Dalam seri, “decrescendo,” dibingkai dengan aluminium dan dibuat tembus pandang melalui proses sablon, Safoğlu berpusat pada barang-barang pribadi, paspor, dokumen medis, dan sepasang sepatu basket. Mereka, seperti yang ditunjukkan oleh judulnya, adalah gaung visual dari satu di antara begitu banyak anak muda di Jerman, yang tercerabut dari Turki, tubuh mereka absen dari sisa masa muda mereka. Karya penelitian reflektif Safoğlu yang berat mengingat sebuah instalasi oleh DiasporaTürk, “Passport” (2021), yang memeriksa dokumen rasialis Jerman untuk pekerja tamu Turki.

Melihat ke belakang dari atas

Latar belakang dan pusat pameran Safoğlu yang sesungguhnya mengakhiri seri, “The Sequential” di SALT, diprogram oleh kurator Amira Akbıyıkoğlu dan Farah Aksoy untuk membangkitkan motif khusus yang telah mencakup kehidupan dan karya seni milenium senior di dunia seni Turki, termasuk diaspora dan inspirasi yang jauh.

Dari apartemen Beyoğlu yang sepi dan dilanda pandemi dalam pembuatan film Volkan Aslan, hingga situs konstruksi Emirati yang diadaptasi kembali ke dalam imajinasi penulis Deniz Gül, arkeologi Levant postmodern Barış Doğrusöz, dan kemunduran intelektualisme Utsmaniyah oleh Fatma Belkıs dan Onur Gökmen, dan manifestasi lain dari kesaksian kreatif yang tak terhitung jumlahnya, “The Sequential” diakhiri dengan kuat dengan esai video oleh Safoğlu, tentang pengalamannya dengan pelembagaan melalui pendidikan dan imigrasi di Jerman.

Aykan Safoglu,
Aykan Safoğlu, “decrescendo,” 2022. (Foto oleh Matt Hanson)

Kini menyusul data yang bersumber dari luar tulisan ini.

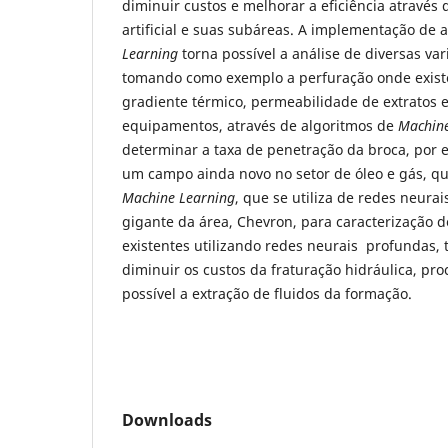
diminuir custos e melhorar a eficiência através 
artificial e suas subáreas. A implementação de 
Learning
torna possível a análise de diversas v
tomando como exemplo a perfuração onde exist
gradiente térmico, permeabilidade de extratos e
equipamentos, através de algoritmos de
Machine
determinar a taxa de penetração da broca, por
um campo ainda novo no setor de óleo e gás, 
Machine Learning
, que se utiliza de redes neurai
gigante da área, Chevron, para caracterização de
existentes utilizando redes neurais profundas,
diminuir os custos da fraturação hidráulica, pro
possível a extração de fluidos da formação.
Downloads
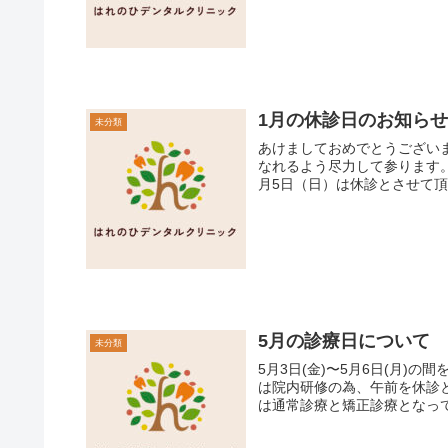
1月の休診日のお知ら
未分類
あけましておめでとうございます！ はれのひデンタルクリニックです。 2025
なれるよう尽力して参ります。 本年も当院をどうぞ宜しくお願い致します。 1月1日（祝
月5日（日）は休診とさせて頂い
5月の診療日について
未分類
5月3日(金)〜5月6日(月)
は院内研修の為、午前を休診と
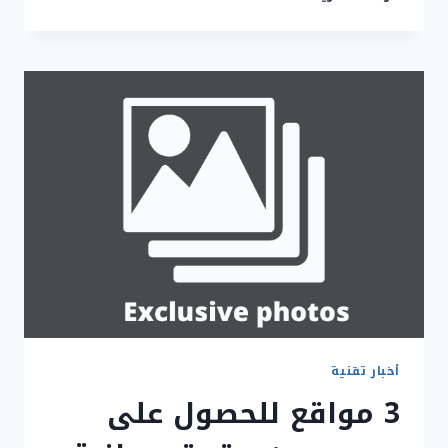
أكواد
REALME
7
PRO
الجديدة
و
السرية
للغاية
أخبار تقنية
3 مواقع للحصول على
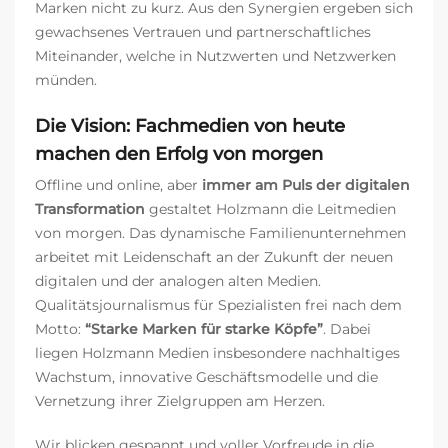
Marken nicht zu kurz. Aus den Synergien ergeben sich
gewachsenes Vertrauen und partnerschaftliches
Miteinander, welche in Nutzwerten und Netzwerken
münden.
Die Vision: Fachmedien von heute
machen den Erfolg von morgen
Offline und online, aber
immer am Puls der digitalen
Transformation
gestaltet Holzmann die Leitmedien
von morgen. Das dynamische Familienunternehmen
arbeitet mit Leidenschaft an der Zukunft der neuen
digitalen und der analogen alten Medien.
Qualitätsjournalismus für Spezialisten frei nach dem
Motto:
“Starke Marken für starke Köpfe”
. Dabei
liegen Holzmann Medien insbesondere nachhaltiges
Wachstum, innovative Geschäftsmodelle und die
Vernetzung ihrer Zielgruppen am Herzen.
Wir blicken gespannt und voller Vorfreude in die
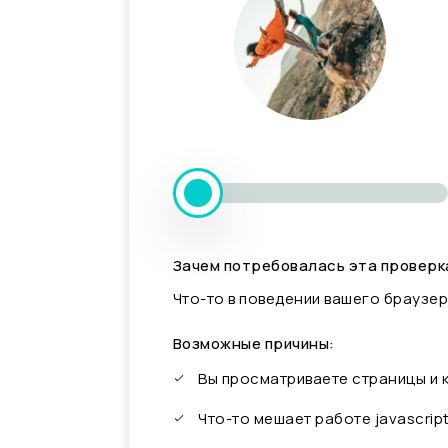
Зачем потребовалась эта проверк
Что-то в поведении вашего браузер
Возможные причины:
Вы просматриваете страницы и
Что-то мешает работе javascrip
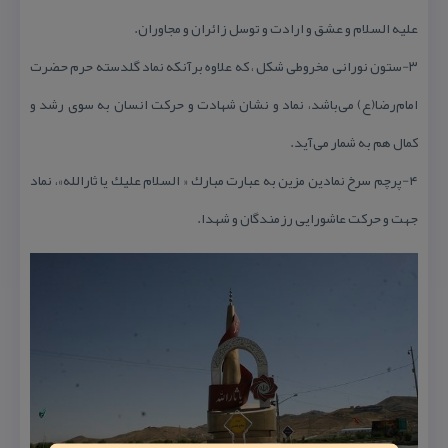
علیه السلام و عشق و ارادت و توسل زائران و مجاوران.
۳-ستون نورانی مخروطی شكل ، كه علاوه برآنكه نماد گلدسته حرم حضرت
امام‌رضا(ع) می‌باشد، نماد و نشان شهادت و حركت انسان به سوی رشد و
كمال هم به شمار می‌آید.
۴-پرچم سرخ نمادین مزین به عبارت مبارك « السلام علیك یا ثارالله»، نماد
جهت و حركت عاشورایی رزمندگان و شهدا.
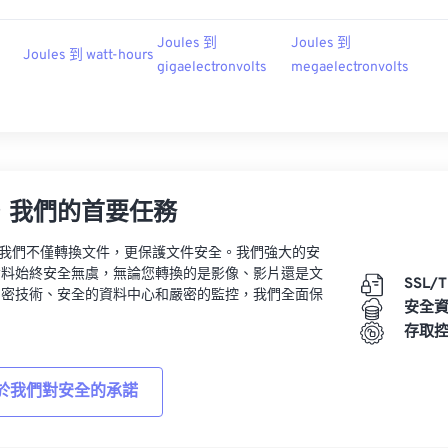
Joules 到
Joules 到
Joules 到 watt-hours
gigaelectronvolts
megaelectronvolts
，我們的首要任務
vert，我們不僅轉換文件，更保護文件安全。我們強大的安
資料始終安全無虞，無論您轉換的是影像、影片還是文
SSL/
加密技術、安全的資料中心和嚴密的監控，我們全面保
安全
。
存取
於我們對安全的承諾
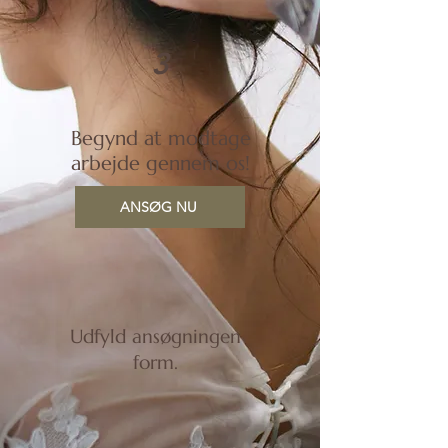
3
Begynd at modtage
arbejde gennem os!
ANSØG NU
Udfyld ansøgningen
form.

Dalam film berdurasi 12 menitnya, “Dog Star descending” (2020), Safoğlu melacak serangkaian gambar di lensa kamera, dan saat mereka lewat, dengan sengaja, sulih suara menceritakan ingatannya dari sekolah. “Ketika ibu pertama kali mengunjungi saya di Berlin,” katanya, “Kami berdua pergi mengunjungi Haydiça, seorang kerabat Yunani dari Istanbul.” Di latar belakang, sol sepatu yang terbalik ternoda, karena cetakan foto yang disambung mengandung jejak pertemuan keluarga.

Safoğlu mempersonalisasikan trauma multigenerasi dari generasi pekerja tamu dan efeknya pada dirinya, sebagai seorang pemuda yang pikirannya dibebani oleh warisan, bukan dari dana moneter tetapi dari penindasan sejarah. Dan dia juga menderita, sebagai seniman kontemporer yang peka terhadap reruntuhan psikologis masa lalu. Karyanya adalah meditasi tentang dampak hubungan internasional, dan kompresi waktu dari perspektif modern.

“Saya bertanya pada diri sendiri apakah semuanya akan berbeda jika dua kapal perang Prusia tidak diintegrasikan ke dalam armada Ottoman,” renungnya, saat sebuah foto yang tampak seperti dirinya melintas di layar yang diproyeksikan, wajahnya tegang untuk disentuh. kepolosan di balik selotip bening dan potongan kertas, digabungkan kembali melalui konfigurasi ulang cahaya dan kegelapan yang canggung namun menawan. Perjuangan untuk melihat, memahami kisahnya melalui orang-orang di sekitarnya, melalui tempat-tempat yang dia tinggali, sangat gamblang, akrab dan aneh seperti melihat ke cermin.